Annie MG. Schmidt vond strips ‘lelijk’ en ‘smakeloos’
Dergelijke geluiden waren destijds ook te horen in Den Haag. In 1948 riep minister van Onderwijs Theo Rutten scholen en andere overheidsinstellingen op om stripboeken te weren. De antistripbeweging kreeg een bekende vertolkster in de persoon van Annie M.G. Schmidt. In 1954 schreef ze in het boekje Van schuitje varen tot Van Schendel: ‘In de speeltuin waar ik met mijn zoontje zit circuleert een kinderblad. Het is een Walt Disneyachtig tijdschrift, dat hoofdzakelijk door strips wordt gevuld. Het is niet onzedelijk, het is niet verderfelijk, het is alleen maar lelijk. Afschuwelijk lelijk; het is smakeloos en het is lorrig. Maar alle kinderen vliegen erop af, omdat het kleurig is en omdat het gek is. Ze moeten om de diercaricaturen lachen, ze vinden het allemaal erg lollig. Ze gieren om de banale grapjes, want ze hebben nooit iets beters waar ze om lachen kunnen. Ik kijk het prul even in en ik moet niet lachen. Ik moet huilen. Huilen omdat dit blaadje in een oplaag van circa honderdduizend exemplaren verspreid wordt in ons land, terwijl er geen geld is voor een goed kinderblad. Deze kinderen zullen behalve het stripblad ook nog de strips in de krant bekijken. En verder niets. Ze gaan later naar de film en zien daar ook een soort strips, even smakeloos, even banaal, even harteloos, even cliché. Deze kinderen worden stripkinderen en later worden ’t stripmensen.’

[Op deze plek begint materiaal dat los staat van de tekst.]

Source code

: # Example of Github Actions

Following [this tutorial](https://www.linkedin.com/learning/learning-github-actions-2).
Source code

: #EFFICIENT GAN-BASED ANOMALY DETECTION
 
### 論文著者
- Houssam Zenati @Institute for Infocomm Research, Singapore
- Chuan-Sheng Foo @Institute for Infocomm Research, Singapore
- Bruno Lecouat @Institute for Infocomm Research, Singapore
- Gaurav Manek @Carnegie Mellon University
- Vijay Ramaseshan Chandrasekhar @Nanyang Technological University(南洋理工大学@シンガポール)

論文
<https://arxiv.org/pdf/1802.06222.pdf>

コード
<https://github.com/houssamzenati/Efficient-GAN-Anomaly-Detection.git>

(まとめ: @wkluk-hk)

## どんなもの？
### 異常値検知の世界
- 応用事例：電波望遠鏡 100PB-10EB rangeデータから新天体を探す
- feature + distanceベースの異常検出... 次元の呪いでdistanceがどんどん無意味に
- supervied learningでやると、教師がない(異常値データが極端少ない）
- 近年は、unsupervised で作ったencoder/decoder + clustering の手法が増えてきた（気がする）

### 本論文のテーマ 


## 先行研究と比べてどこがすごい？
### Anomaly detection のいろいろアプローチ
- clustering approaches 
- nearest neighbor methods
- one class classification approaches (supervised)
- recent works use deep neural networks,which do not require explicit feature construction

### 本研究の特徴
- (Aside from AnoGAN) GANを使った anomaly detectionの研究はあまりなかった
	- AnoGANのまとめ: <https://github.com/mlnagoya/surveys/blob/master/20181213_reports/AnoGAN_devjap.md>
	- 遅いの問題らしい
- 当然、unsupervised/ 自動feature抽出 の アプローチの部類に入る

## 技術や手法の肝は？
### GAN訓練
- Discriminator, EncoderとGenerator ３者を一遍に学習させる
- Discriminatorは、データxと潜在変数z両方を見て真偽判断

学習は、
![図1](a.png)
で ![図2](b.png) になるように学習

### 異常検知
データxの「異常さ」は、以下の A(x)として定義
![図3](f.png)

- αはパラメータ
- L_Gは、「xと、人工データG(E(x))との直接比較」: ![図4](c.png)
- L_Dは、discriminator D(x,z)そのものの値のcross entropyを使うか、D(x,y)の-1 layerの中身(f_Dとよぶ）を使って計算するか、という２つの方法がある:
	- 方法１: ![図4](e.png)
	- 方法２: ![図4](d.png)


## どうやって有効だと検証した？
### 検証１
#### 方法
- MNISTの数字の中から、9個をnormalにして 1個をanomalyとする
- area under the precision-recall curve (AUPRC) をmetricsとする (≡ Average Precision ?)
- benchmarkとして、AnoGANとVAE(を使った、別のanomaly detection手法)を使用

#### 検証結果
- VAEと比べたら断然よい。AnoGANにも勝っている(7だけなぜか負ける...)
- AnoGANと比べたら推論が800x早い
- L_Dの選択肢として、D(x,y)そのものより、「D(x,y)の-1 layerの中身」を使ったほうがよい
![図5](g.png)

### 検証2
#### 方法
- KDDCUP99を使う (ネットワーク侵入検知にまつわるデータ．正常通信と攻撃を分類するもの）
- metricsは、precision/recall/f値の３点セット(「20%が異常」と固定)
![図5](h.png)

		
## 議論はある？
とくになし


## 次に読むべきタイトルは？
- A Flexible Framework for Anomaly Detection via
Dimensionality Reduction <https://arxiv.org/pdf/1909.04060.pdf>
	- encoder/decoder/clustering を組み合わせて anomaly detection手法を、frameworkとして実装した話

De geschiedenis zou uitwijzen dat de ‘prullen’ en de leesboeken gewoon naast elkaar konden bestaan. Ontlezing door strips is nooit in onderzoeken aangetoond. Sterker nog, tegenwoordig weten we dat strips juist een prima opstapje vormen naar ‘gewone’ boeken. Kinderen met leesproblemen blijven door strips gemotiveerd om door te blijven gaan met lezen. Anders waren ze misschien helemaal afgehaakt.
Ontlezing door strips is nooit in onderzoeken aangetoond
En het geweld? Kinderen blijken Obelix die een regiment Romeinen verplettert met een menhir prima te kunnen relativeren. Nu maar hopen dat er over vijftig jaar ook om wordt gegniffeld dat wij onze kinderen schermtijd oplegden.